Güneş ortalaması da yüksek: 7.2 saat. Türkiye'de binlerce yazlık ev 3 aydan fazla kullanılmıyor. 9 ay boş, kimse yaşamıyor. Avrupa'da şimdi çifte sayaç diye bir uygulama var, örneğin güneş panellerinden enerji üretiyorsunuz, kullandığınızdan fazlaysa ana şebekeye veriyorsunuz. Türkiye'de yazlık bölgelerde güneş enerjisine geçilirse, hem yazlık faturalarını öderler hem de elektrik üretiminden para kazanırlar.
Nükleer enerji pazarlığına ne diyorsunuz, AB ile müzakerelere başlama karşılığı Fransa'ya ihale verilmesi...
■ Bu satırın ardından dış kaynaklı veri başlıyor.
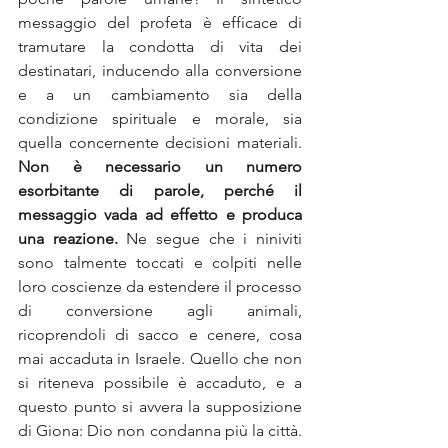
messaggio del profeta è efficace di 
tramutare la condotta di vita dei 
destinatari, inducendo alla conversione 
e a un cambiamento sia della 
condizione spirituale e morale, sia 
quella concernente decisioni materiali. 
Non è necessario un numero 
esorbitante di parole, perché il 
messaggio vada ad effetto e produca 
una reazione.
 Ne segue che i niniviti 
sono talmente toccati e colpiti nelle 
loro coscienze da estendere il processo 
di conversione agli animali, 
ricoprendoli di sacco e cenere, cosa 
mai accaduta in Israele. Quello che non 
si riteneva possibile è accaduto, e a 
questo punto si avvera la supposizione 
di Giona: Dio non condanna più la città. 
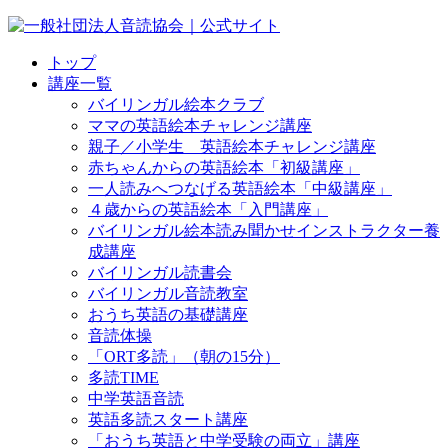
トップ
講座一覧
バイリンガル絵本クラブ
ママの英語絵本チャレンジ講座
親子／小学生 英語絵本チャレンジ講座
赤ちゃんからの英語絵本「初級講座」
一人読みへつなげる英語絵本「中級講座」
４歳からの英語絵本「入門講座」
バイリンガル絵本読み聞かせインストラクター養
成講座
バイリンガル読書会
バイリンガル音読教室
おうち英語の基礎講座
音読体操
「ORT多読」（朝の15分）
多読TIME
中学英語音読
英語多読スタート講座
「おうち英語と中学受験の両立」講座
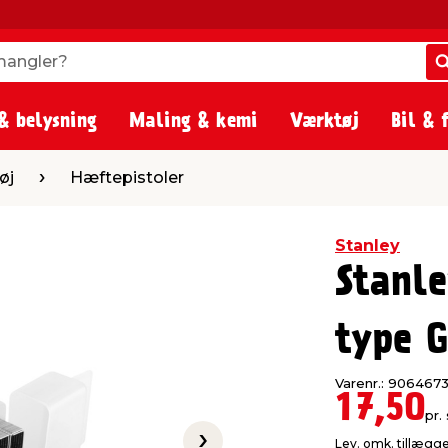
angler?
angler?
& belysning
Maling & kemi
Værktøj
Bil & 
tepistoler
øj
Hæftepistoler
Stanley
Stanl
type 
Varenr.: 906467
17,50
pr. 
Lev. omk. tillægg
Gürbüz: Yeşiller toplantısında, nükleer santralın AB'ye girişte bir rüşvet aracı olarak kullanılmayacağı açıkça belirtildi. Yeşiller grubu buna izin vermeyecek. Güneş enerjisinde Türkiye bölgesinde lider olabilir.
Güneşi pazarlayabiliriz diyorsunuz.
Gürbüz: Bu bir vizyon meselesi.
KİMDİR?
Banu Dökmecibaşı: Greenpeace Akdeniz, Toksik Maddeler Kampanyası Sorumlusu. Mimar Sinan Üniversitesi Endüstri Ürünleri Tasarımı Bölümü mezunu. 2000 yılından bu yana Greenpeace'te görev yapıyor.
Özgür Gürbüz: Greenpeace Akdeniz, Enerji Kampanyası Sorumlusu. 9 Eylül Üniversitesi İşletme Bölümü mezunu. Oxford Brooks Üniversitesi'nden mastırı var. 2004 yazından bu yana Greenpeace'te görev yapıyor.